The async with pubsub context manager starts a background flush timer and guarantees a final flush on exit. No manual asyncio.wait() or cancellation logic is needed.

How batching works:

  • Events are buffered and flushed to the Workflow via Signal at the batch_interval (default: 2 seconds). This is a Nagle-like strategy: accumulate small events, send in batches.
  • Calling pubsub.publish(..., priority=True) triggers an immediate flush for the current batch. Use this for events that are significant on their own, like at the end of a reasoning block or an error.
  • The async with pubsub block guarantees a final flush on exit so no events are dropped when the Activity completes.

The pattern generalizes to any LLM provider with a streaming API. The translate() function in the example converts provider-specific stream events into your application's event schema.

Subscribe from an external client

The BFF (or any external caller) subscribes to the Workflow's event stream using PubSubClient.subscribe(). This is an async iterator that long-polls the Workflow via Updates internally.

from temporalio.contrib.pubsub import PubSubClient

pubsub = PubSubClient.create(client, session_id)
start_offset = await pubsub.get_offset()

async def event_stream():
async for item in pubsub.subscribe(
topics=[EVENTS_TOPIC], from_offset=start_offset
):
event = json.loads(item.data)
yield f"data: {json.dumps(event)}\n\n"
if event.get("type") == "AGENT_COMPLETE":
return

return StreamingResponse(event_stream(), media_type="text/event-stream")

How the long-poll works:

  • Each call to pubsub.subscribe() sends an Update to the Workflow with the client's current offset.
  • The Update handler inside PubSubMixin calls workflow.wait_condition() to block until new events are available at or beyond that offset.
  • When events arrive via a Signal from an Activity or via self.publish() in the Workflow, the wait_condition returns and the Update handler delivers the new batch.
  • The subscribe iterator re-polls automatically, tracking the offset across iterations.

Because events are stored durably inside the Workflow, the client can reconnect at any time, even after a BFF restart and resume from its last known offset without losing events.

Per-turn event indexing

Events use a global offset that increments across all turns within a session. Capturing the offset before signaling start_turn ensures the SSE stream delivers only events from the current turn.

pubsub = PubSubClient.create(client, session_id)
start_offset = await pubsub.get_offset()

# Signal the Workflow to start a new turn
await handle.signal(AnalyticsWorkflow.start_turn, StartTurnInput(message=text))
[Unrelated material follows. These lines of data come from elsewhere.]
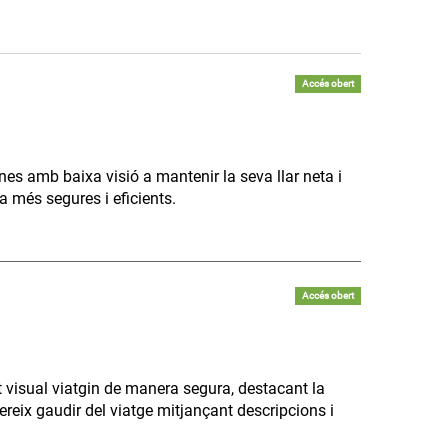
Accés obert
ones amb baixa visió a mantenir la seva llar neta i
 més segures i eficients.
Accés obert
 visual viatgin de manera segura, destacant la
ereix gaudir del viatge mitjançant descripcions i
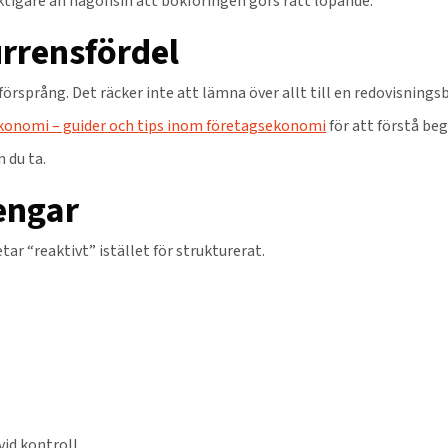
 viktigare än någonsin att bokföringen görs rätt löpande.
rrensfördel
örsprång. Det räcker inte att lämna över allt till en redovisnings
konomi – guider och tips inom företagsekonomi
för att förstå be
 du ta.
pengar
tar “reaktivt” istället för strukturerat.
vid kontroll.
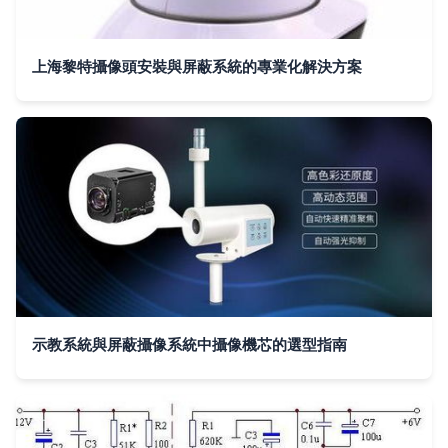
上海黎特攝像頭安裝與屏蔽系統的專業化解決方案
示教系統與屏蔽攝像系統中攝像機芯的選型指南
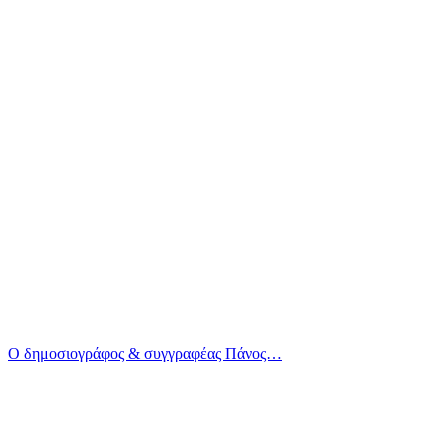
Ο δημοσιογράφος & συγγραφέας Πάνος…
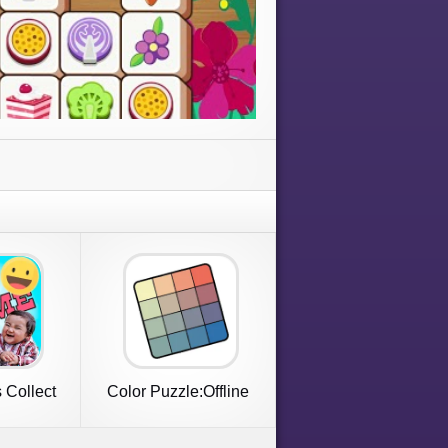
Collect
Color Puzzle:Offline
Game
Hue Games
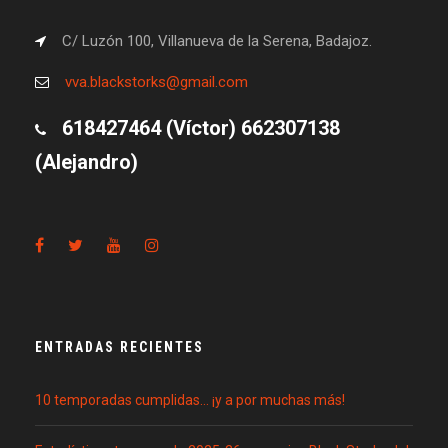
C/ Luzón 100, Villanueva de la Serena, Badajoz.
vva.blackstorks@gmail.com
618427464 (Víctor) 662307138
(Alejandro)
ENTRADAS RECIENTES
10 temporadas cumplidas… ¡y a por muchas más!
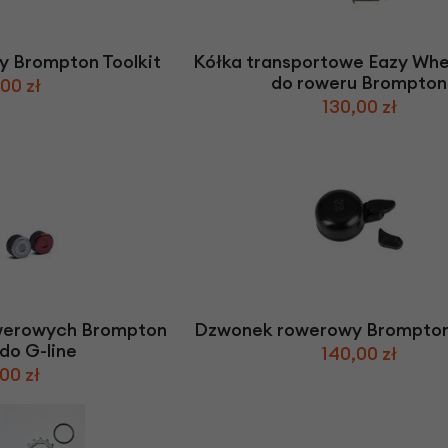
Z
apięcia rowero
Pompki rowerowe
werowe
er Pig
Peruzzo
Gazelle
Pozostałe
N
akrętki i obejm
i:SY
Przerzutki rowerowe
y Brompton Toolkit
Kółka transportowe Eazy Wh
es
Inny
do roweru Brompton
00 zł
R
owery transportowe - akcesoria
130,00 zł
S
akwy i torby rowerowe
Siodełka rowerowe
rowe
Strida - części
werowych Brompton
Dzwonek rowerowy Brompton 
do G-line
140,00 zł
00 zł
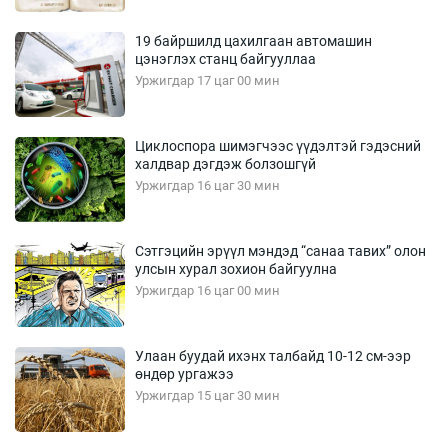
19 байршилд цахилгаан автомашин
цэнэглэх станц байгууллаа
Уржигдар 17 цаг 00 мин
Циклоспора шимэгчээс үүдэлтэй гэдэсний
халдвар дэгдэж болзошгүй
Уржигдар 16 цаг 30 мин
Сэтгэцийн эрүүл мэндэд “санаа тавих” олон
улсын хурал зохион байгуулна
Уржигдар 16 цаг 00 мин
Улаан буудай ихэнх талбайд 10-12 см-ээр
өндөр ургажээ
Уржигдар 15 цаг 30 мин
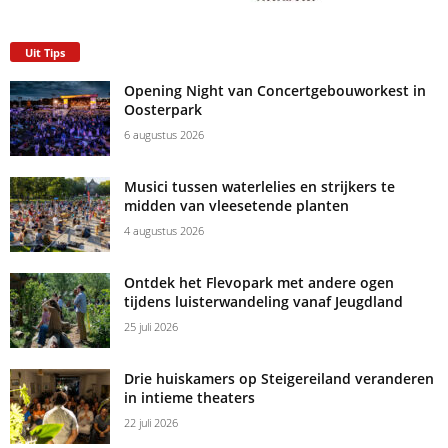
Uit Tips
Opening Night van Concertgebouworkest in
Oosterpark
6 augustus 2026
Musici tussen waterlelies en strijkers te
midden van vleesetende planten
4 augustus 2026
Ontdek het Flevopark met andere ogen
tijdens luisterwandeling vanaf Jeugdland
25 juli 2026
Drie huiskamers op Steigereiland veranderen
in intieme theaters
22 juli 2026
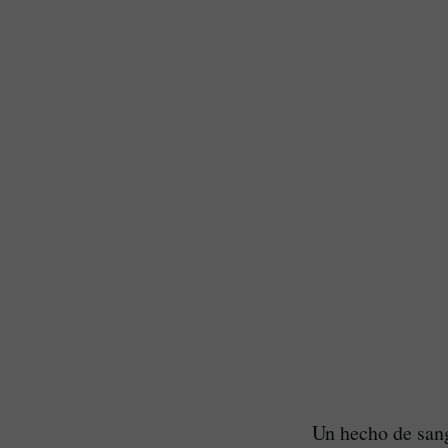
Un hecho de sang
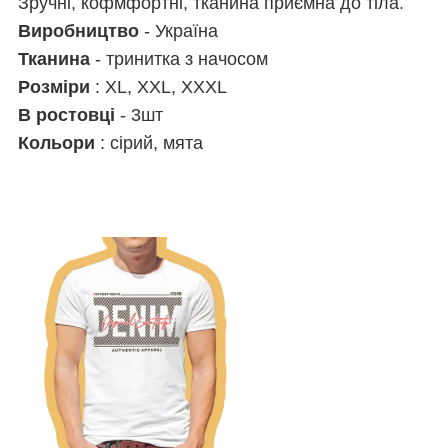
Зручні, кофмфортні, тканина приємна до тіла.
Виробництво
- Україна
Тканина
- тринитка з начосом
Розміри
: XL, XXL, XXXL
В ростовці
- 3шт
Кольори
: сірий, мята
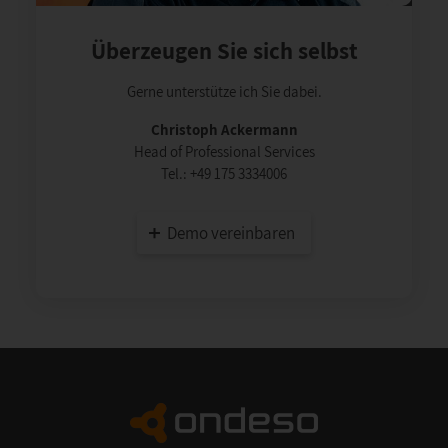
Überzeugen Sie sich selbst
Gerne unterstütze ich Sie dabei.
Christoph Ackermann
Head of Professional Services
Tel.:
+49 175 3334006
Demo vereinbaren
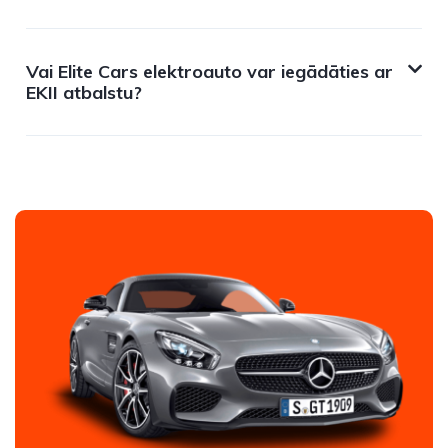
Vai Elite Cars elektroauto var iegādāties ar
EKII atbalstu?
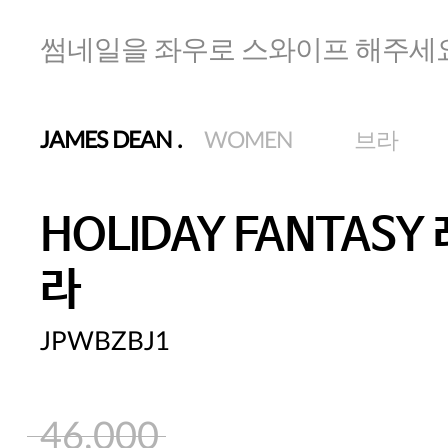
썸네일을 좌우로 스와이프 해주세
JAMES DEAN
.
WOMEN
브라
HOLIDAY FANTASY
라
JPWBZBJ1
46,000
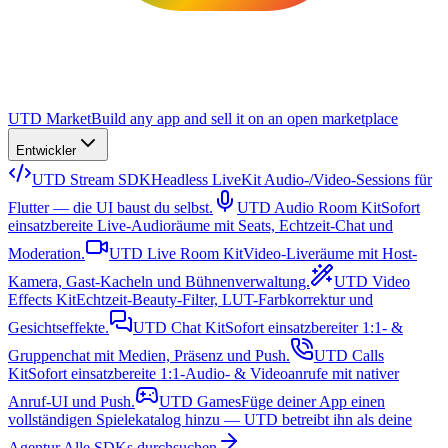
UTD Market
Build any app and sell it on an open marketplace
Entwickler
UTD Stream SDK
Headless LiveKit Audio-/Video-Sessions für
Flutter — die UI baust du selbst.
UTD Audio Room Kit
Sofort
einsatzbereite Live-Audioräume mit Seats, Echtzeit-Chat und
Moderation.
UTD Live Room Kit
Video-Liveräume mit Host-
Kamera, Gast-Kacheln und Bühnenverwaltung.
UTD Video
Effects Kit
Echtzeit-Beauty-Filter, LUT-Farbkorrektur und
Gesichtseffekte.
UTD Chat Kit
Sofort einsatzbereiter 1:1- &
Gruppenchat mit Medien, Präsenz und Push.
UTD Calls
Kit
Sofort einsatzbereite 1:1-Audio- & Videoanrufe mit nativer
Anruf-UI und Push.
UTD Games
Füge deiner App einen
vollständigen Spielekatalog hinzu — UTD betreibt ihn als deine
Agentur.
Alle SDKs durchsuchen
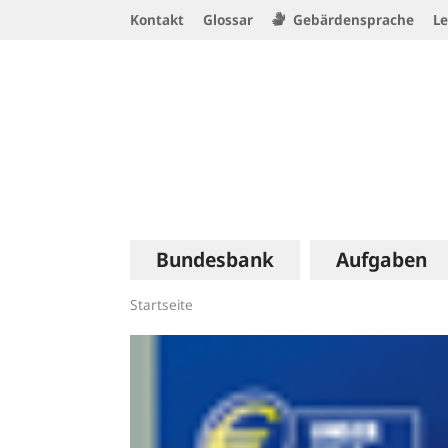
Service
Kontakt
Glossar
Gebärdensprache
Le
Navigation
Logo
Hauptnavigation
Bundesbank
Aufgaben
Startseite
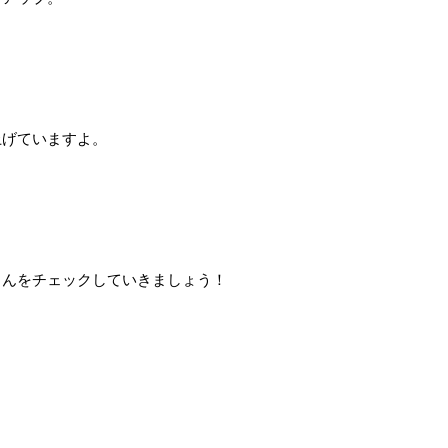
上げていますよ。
さんをチェックしていきましょう！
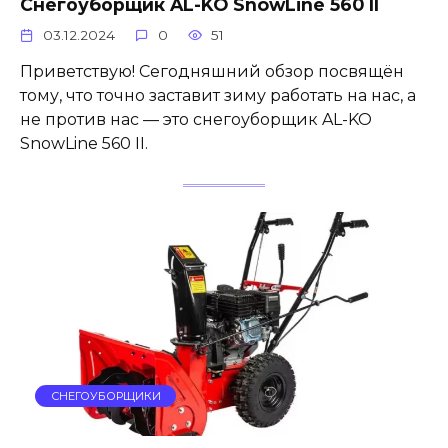
Снегоуборщик AL-KO SnowLine 560 II
03.12.2024
0
51
Приветствую! Сегодняшний обзор посвящён
тому, что точно заставит зиму работать на нас, а
не против нас — это снегоуборщик AL-KO
SnowLine 560 II.
СНЕГОУБОРЩИКИ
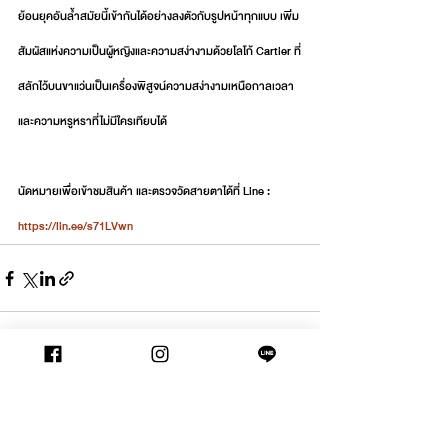
ย้อนยุคอันล้ำสมัยนี้เข้ากันได้อย่างลงตัวกับรูปหน้าทุกแบบ เพิ่ม
สัมผัสแห่งความเป็นผู้หญิงและความสง่างามด้วยโลโก้ Cartier ที่
สลักไว้บนขาแว่นเป็นเครื่องพิสูจน์ความสง่างามเหนือกาลเวลา
และความหรูหราที่ไม่มีใครเทียบได้
นัดหมายเพื่อเข้าชมสินค้า และตรวจวัดสายตาได้ที่ Line : 
https://lin.ee/s71LVwn
See All
Recent Posts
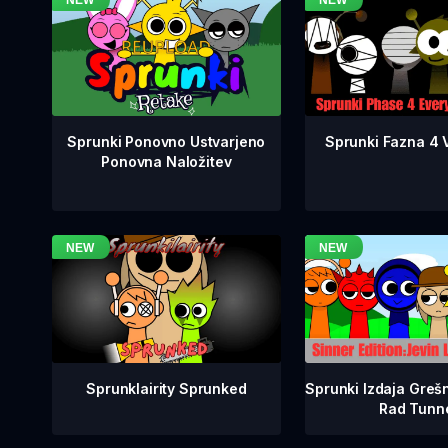
Sprunki Fazna 4 V
Sprunki Ponovno Ustvarjeno
Ponovna Naložitev
Sprunklairity Sprunked
Sprunki Izdaja Grešn
Rad Tunn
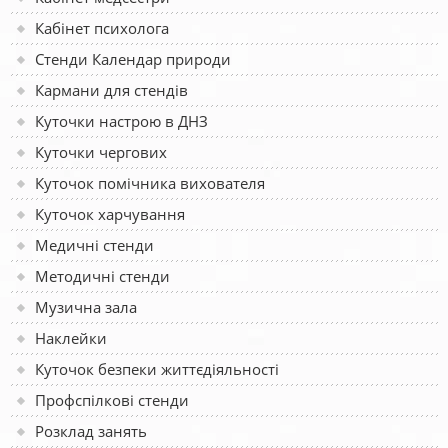
Кабінет психолога
Стенди Календар природи
Кармани для стендів
Куточки настрою в ДНЗ
Куточки чергових
Куточок помічника вихователя
Куточок харчування
Медичні стенди
Методичні стенди
Музична зала
Наклейки
Куточок безпеки життєдіяльності
Профспілкові стенди
Розклад занять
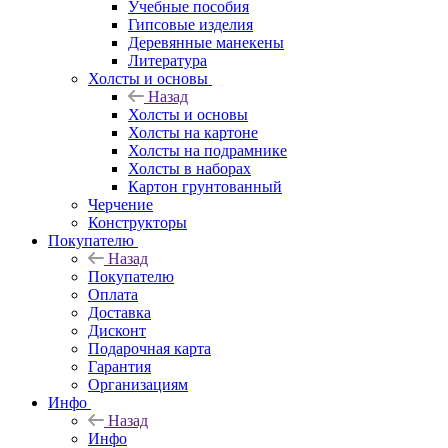
Учебные пособия
Гипсовые изделия
Деревянные манекены
Литература
Холсты и основы
Назад
Холсты и основы
Холсты на картоне
Холсты на подрамнике
Холсты в наборах
Картон грунтованный
Черчение
Конструкторы
Покупателю
Назад
Покупателю
Оплата
Доставка
Дисконт
Подарочная карта
Гарантия
Организациям
Инфо
Назад
Инфо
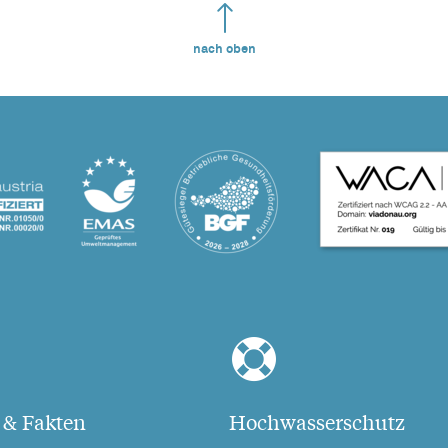
nach oben
 & Fakten
Hochwasserschutz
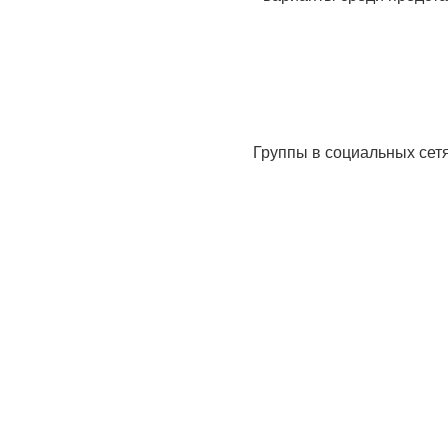
Группы в социальных сет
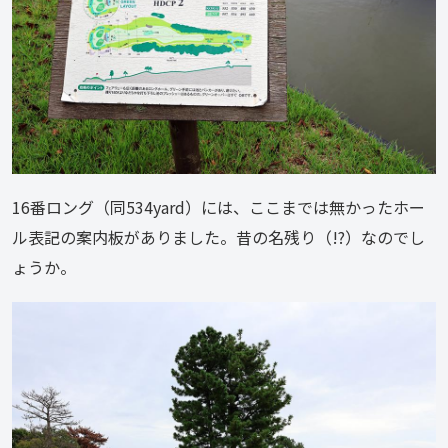
16番ロング（同534yard）には、ここまでは無かったホー
ル表記の案内板がありました。昔の名残り（!?）なのでし
ょうか。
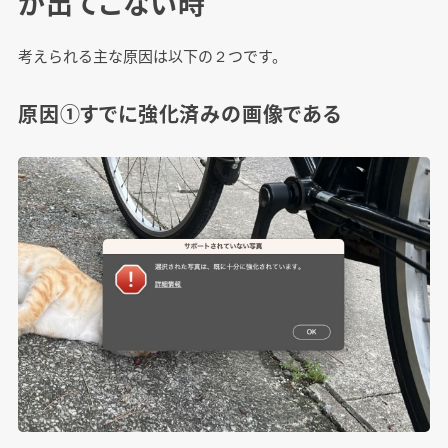
が出てこない時
考えられる主な原因は以下の２つです。
原因①すでに強化済みの画像である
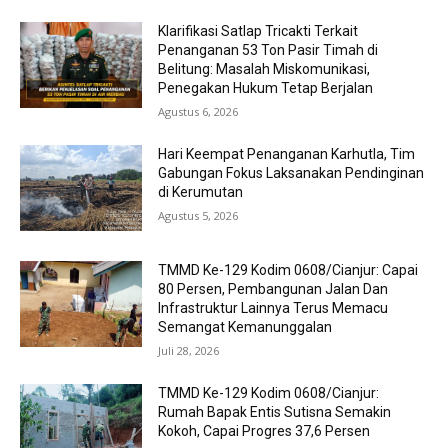
Klarifikasi Satlap Tricakti Terkait
Penanganan 53 Ton Pasir Timah di
Belitung: Masalah Miskomunikasi,
Penegakan Hukum Tetap Berjalan
Agustus 6, 2026
Hari Keempat Penanganan Karhutla, Tim
Gabungan Fokus Laksanakan Pendinginan
di Kerumutan
Agustus 5, 2026
TMMD Ke-129 Kodim 0608/Cianjur: Capai
80 Persen, Pembangunan Jalan Dan
Infrastruktur Lainnya Terus Memacu
Semangat Kemanunggalan
Juli 28, 2026
TMMD Ke-129 Kodim 0608/Cianjur:
Rumah Bapak Entis Sutisna Semakin
Kokoh, Capai Progres 37,6 Persen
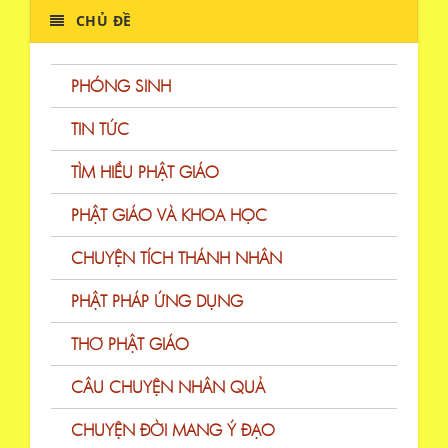
CHỦ ĐỀ
PHÓNG SINH
TIN TỨC
TÌM HIỂU PHẬT GIÁO
PHẬT GIÁO VÀ KHOA HỌC
CHUYỆN TÍCH THÁNH NHÂN
PHẬT PHÁP ỨNG DỤNG
THƠ PHẬT GIÁO
CÂU CHUYỆN NHÂN QUẢ
CHUYỆN ĐỜI MANG Ý ĐẠO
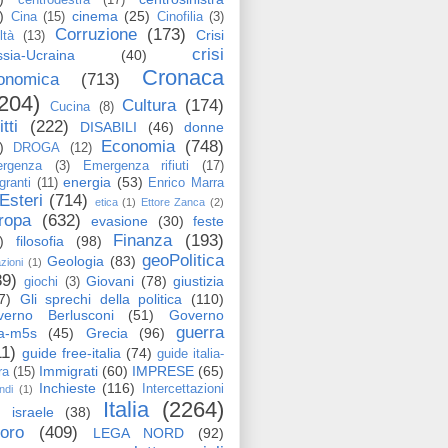
)
cinema
(25)
Cina
(15)
Cinofilia
(3)
Corruzione
(173)
Crisi
ltà
(13)
crisi
sia-Ucraina
(40)
Cronaca
onomica
(713)
204)
Cultura
(174)
Cucina
(8)
itti
(222)
DISABILI
(46)
donne
Economia
(748)
)
DROGA
(12)
rgenza
(3)
Emergenza rifiuti
(17)
energia
(53)
granti
(11)
Enrico Marra
Esteri
(714)
etica
(1)
Ettore Zanca
(2)
ropa
(632)
evasione
(30)
feste
Finanza
(193)
)
filosofia
(98)
geoPolitica
Geologia
(83)
azioni
(1)
89)
Giovani
(78)
giustizia
giochi
(3)
7)
Gli sprechi della politica
(110)
verno Berlusconi
(51)
Governo
guerra
ga-m5s
(45)
Grecia
(96)
11)
guide free-italia
(74)
guide italia-
Immigrati
(60)
IMPRESE
(65)
ra
(15)
Inchieste
(116)
Intercettazioni
ndi
(1)
Italia
(2264)
israele
(38)
voro
(409)
LEGA NORD
(92)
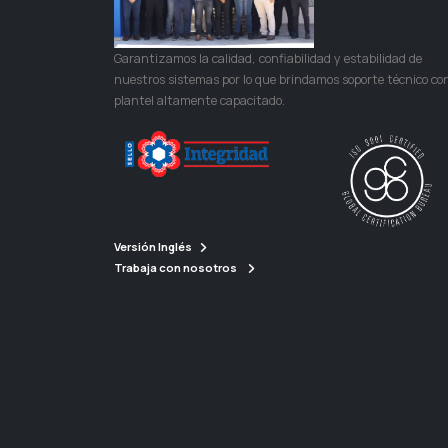
Garantizamos la calidad, confiabilidad y estabilidad de
nuestros sistemas por lo que brindamos soporte técnico co
plantel altamente capacitado.
Versión Inglés
Trabaja con nosotros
# Subscribe from start_offset onward — only events from this turn
async for item in pubsub.subscribe(topics=[EVENTS_TOPIC], from_offset=start_offset):
...

On reconnect, pass the client's last known offset to subscribe(). The Workflow replays events from that point forward, so no events are lost even if the BFF restarts mid-stream.

Sample application

The streaming agents sample is a complete chat-based analytics agent that demonstrates this pattern end-to-end. The agent queries a Chinook music store database (SQLite) using SQL, Python, and shell tools. It reasons about results, recovers from errors, and streams its progress to a React frontend via SSE.

The sample includes:

  • backend-temporal/ — FastAPI proxy and Temporal Worker using PubSubMixin
  • backend-ephemeral/ — A non-Temporal backend for direct comparison
  • frontend/ — React frontend that renders streamed events in real time

To test it out, clone the repo and run the app.